### Activity
In the article about Disability History Night, during what span of years were disabled people subject to "ugly laws"?

The Disability Advocacy Student Coalition discussed a history of unfair and inhumane treatment of disabled people that continued into the 1990s at the Disability History Night on Monday in the William C. Powers, Jr. Student Activity Center.
Coalition treasurer Caroline Graves spoke about policy improvements for disabled people in the 20th century to about 15 attendees. Graves, a public relations and government senior, said disabled people were subject to “ugly laws” from the late 1800s to the 1970s.
Beggar ordinances, known as “ugly laws,” varied from state to state, but collectively dictated it was “illegal for any person who is diseased, maimed, mutilated or deformed in any way, so as to be unsightly or disgusting, to expose themselves in public.” Graves has played an active role in the coalition by trying to inform individuals on the history of disability activism and to make campus more accessible for students.
“People very rarely have an opportunity to learn about disability history and the disability rights movement,” said Emeline Lakrout, coalition president and marketing senior. “Most people don’t even know it exists.”
The most recent piece of legislation to advance accessibility was the Americans with Disabilities Act, enacted in 1990. The law forbids discrimination against a person’s disability in areas such as employment and transportation.

### Supplied data
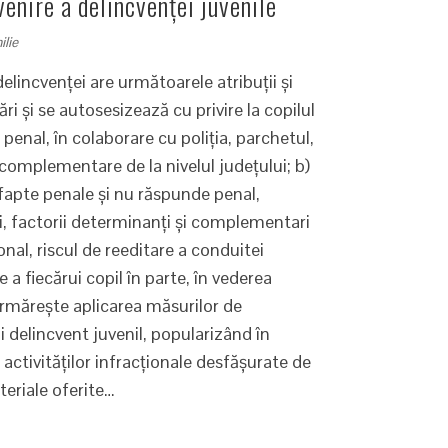
enire a delincvenței juvenile
ilie
lincvenței are următoarele atribuţii şi
ări şi se autosesizează cu privire la copilul
penal, în colaborare cu poliţia, parchetul,
 / complementare de la nivelul judeţului; b)
 fapte penale şi nu răspunde penal,
ei, factorii determinanţi şi complementari
al, riscul de reeditare a conduitei
e a fiecărui copil în parte, în vederea
i urmăreşte aplicarea măsurilor de
delincvent juvenil, popularizând în
 activităţilor infracţionale desfăşurate de
teriale oferite…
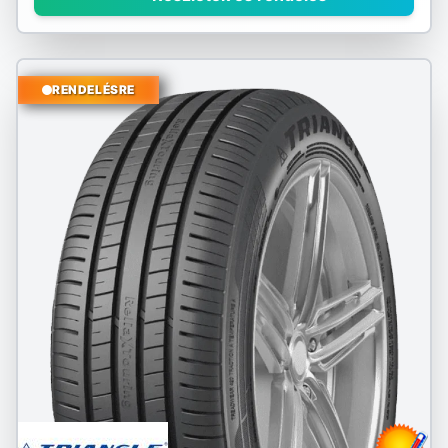
RENDELÉSRE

### Output
From the late 1800s to the 1970s.